Set out the records below again exactly; skip the images.

[Task inputs — start]

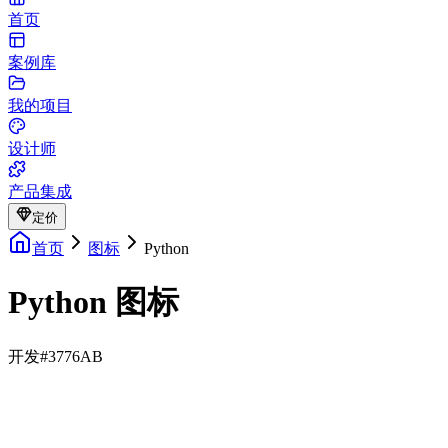
首页
案例库
我的项目
设计师
产品集成
定价
首页
图标
Python
Python 图标
开发
#3776AB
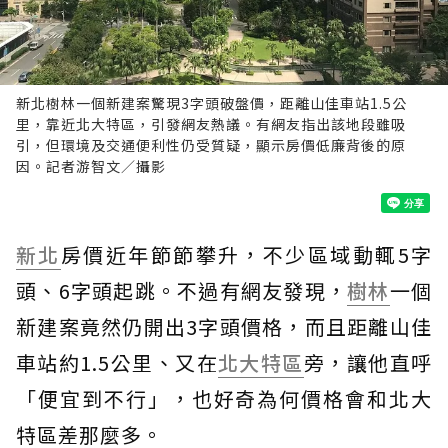
新北樹林一個新建案驚現3字頭破盤價，距離山佳車站1.5公
里，靠近北大特區，引發網友熱議。有網友指出該地段雖吸
引，但環境及交通便利性仍受質疑，顯示房價低廉背後的原
因。記者游智文／攝影
新北
房價近年節節攀升，不少區域動輒5字
頭、6字頭起跳。不過有網友發現，
樹林
一個
新建案竟然仍開出3字頭價格，而且距離山佳
車站約1.5公里、又在
北大特區
旁，讓他直呼
「便宜到不行」，也好奇為何價格會和北大
特區差那麼多。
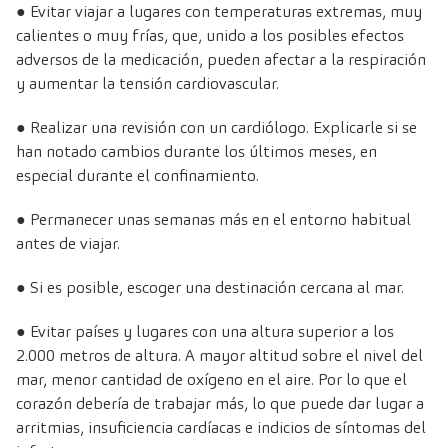
● Evitar viajar a lugares con temperaturas extremas, muy
calientes o muy frías, que, unido a los posibles efectos
adversos de la medicación, pueden afectar a la respiración
y aumentar la tensión cardiovascular.
● Realizar una revisión con un cardiólogo. Explicarle si se
han notado cambios durante los últimos meses, en
especial durante el confinamiento.
● Permanecer unas semanas más en el entorno habitual
antes de viajar.
● Si es posible, escoger una destinación cercana al mar.
● Evitar países y lugares con una altura superior a los
2.000 metros de altura. A mayor altitud sobre el nivel del
mar, menor cantidad de oxígeno en el aire. Por lo que el
corazón debería de trabajar más, lo que puede dar lugar a
arritmias, insuficiencia cardíacas e indicios de síntomas del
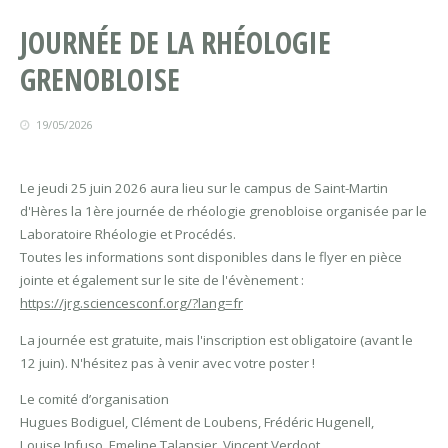
JOURNÉE DE LA RHÉOLOGIE
GRENOBLOISE
19/05/2026
Le jeudi 25 juin 2026 aura lieu sur le campus de Saint-Martin
d'Hères la 1ère journée de rhéologie grenobloise organisée par le
Laboratoire Rhéologie et Procédés.
Toutes les informations sont disponibles dans le flyer en pièce
jointe et également sur le site de l'évènement :
https://jrg.sciencesconf.org/?lang=fr
La journée est gratuite, mais l'inscription est obligatoire (avant le
12 juin). N'hésitez pas à venir avec votre poster !
Le comité d’organisation
Hugues Bodiguel, Clément de Loubens, Frédéric Hugenell,
Louise Infuso, Emeline Talansier, Vincent Verdoot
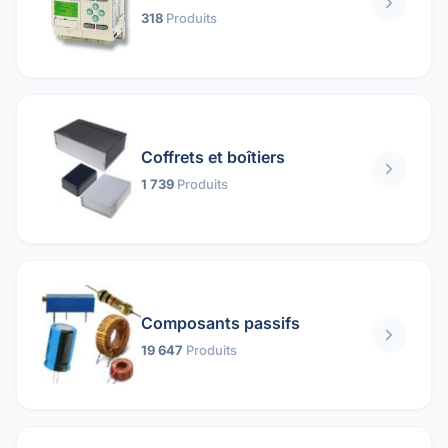
318
Produits
Coffrets et boîtiers
1 739
Produits
Composants passifs
19 647
Produits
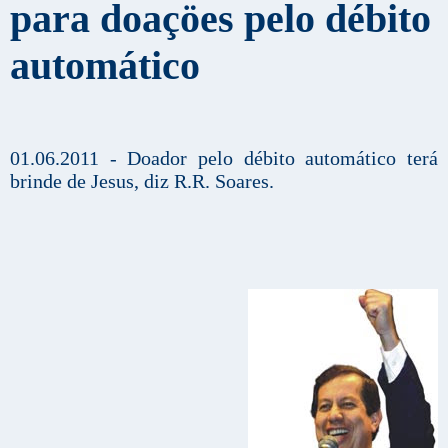
para doaçöes pelo débito
automático
01.06.2011 - Doador pelo débito automático terá
brinde de Jesus, diz R.R. Soares.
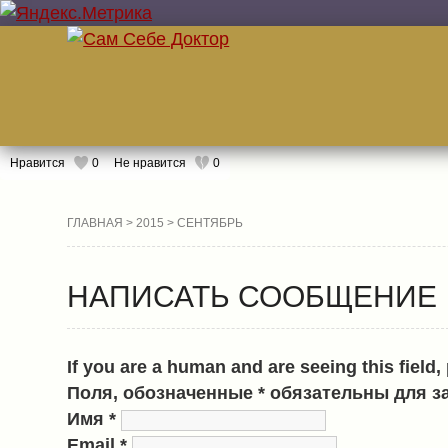
Нравится
0
Не нравится
0
ГЛАВНАЯ
>
2015
> СЕНТЯБРЬ
НАПИСАТЬ СООБЩЕНИЕ
If you are a human and are seeing this field,
Поля, обозначенные
*
обязательны для з
Имя
*
Email
*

[Task inputs — finish]

▶ Task response
首页
案例库
我的项目
设计师
产品集成
定价
首页
图标
Python
Python 图标
开发
#3776AB
新北樹林一個新建案驚現3字頭破盤價，距離山佳車站1.5公
里，靠近北大特區，引發網友熱議。有網友指出該地段雖吸
引，但環境及交通便利性仍受質疑，顯示房價低廉背後的原
因。記者游智文／攝影
新北
房價近年節節攀升，不少區域動輒5字
頭、6字頭起跳。不過有網友發現，
樹林
一個
新建案竟然仍開出3字頭價格，而且距離山佳
車站約1.5公里、又在
北大特區
旁，讓他直呼
「便宜到不行」，也好奇為何價格會和北大
特區差那麼多。
● Evitar viajar a lugares con temperaturas extremas, muy
calientes o muy frías, que, unido a los posibles efectos
adversos de la medicación, pueden afectar a la respiración
y aumentar la tensión cardiovascular.
● Realizar una revisión con un cardiólogo. Explicarle si se
han notado cambios durante los últimos meses, en
especial durante el confinamiento.
● Permanecer unas semanas más en el entorno habitual
antes de viajar.
● Si es posible, escoger una destinación cercana al mar.
● Evitar países y lugares con una altura superior a los
2.000 metros de altura. A mayor altitud sobre el nivel del
mar, menor cantidad de oxígeno en el aire. Por lo que el
corazón debería de trabajar más, lo que puede dar lugar a
arritmias, insuficiencia cardíacas e indicios de síntomas del
JOURNÉE DE LA RHÉOLOGIE
GRENOBLOISE
19/05/2026
Le jeudi 25 juin 2026 aura lieu sur le campus de Saint-Martin
d'Hères la 1ère journée de rhéologie grenobloise organisée par le
Laboratoire Rhéologie et Procédés.
Toutes les informations sont disponibles dans le flyer en pièce
jointe et également sur le site de l'évènement :
https://jrg.sciencesconf.org/?lang=fr
La journée est gratuite, mais l'inscription est obligatoire (avant le
12 juin). N'hésitez pas à venir avec votre poster !
Le comité d’organisation
Hugues Bodiguel, Clément de Loubens, Frédéric Hugenell,
Louise Infuso, Emeline Talansier, Vincent Verdoot
318
Produits
Coffrets et boîtiers
1 739
Produits
Composants passifs
19 647
Produits
para doaçöes pelo débito
automático
01.06.2011 - Doador pelo débito automático terá
brinde de Jesus, diz R.R. Soares.
Нравится
0
Не нравится
0
ГЛАВНАЯ
>
2015
> СЕНТЯБРЬ
НАПИСАТЬ СООБЩЕНИЕ
If you are a human and are seeing this field,
Поля, обозначенные
*
обязательны для з
Имя
*
Email
*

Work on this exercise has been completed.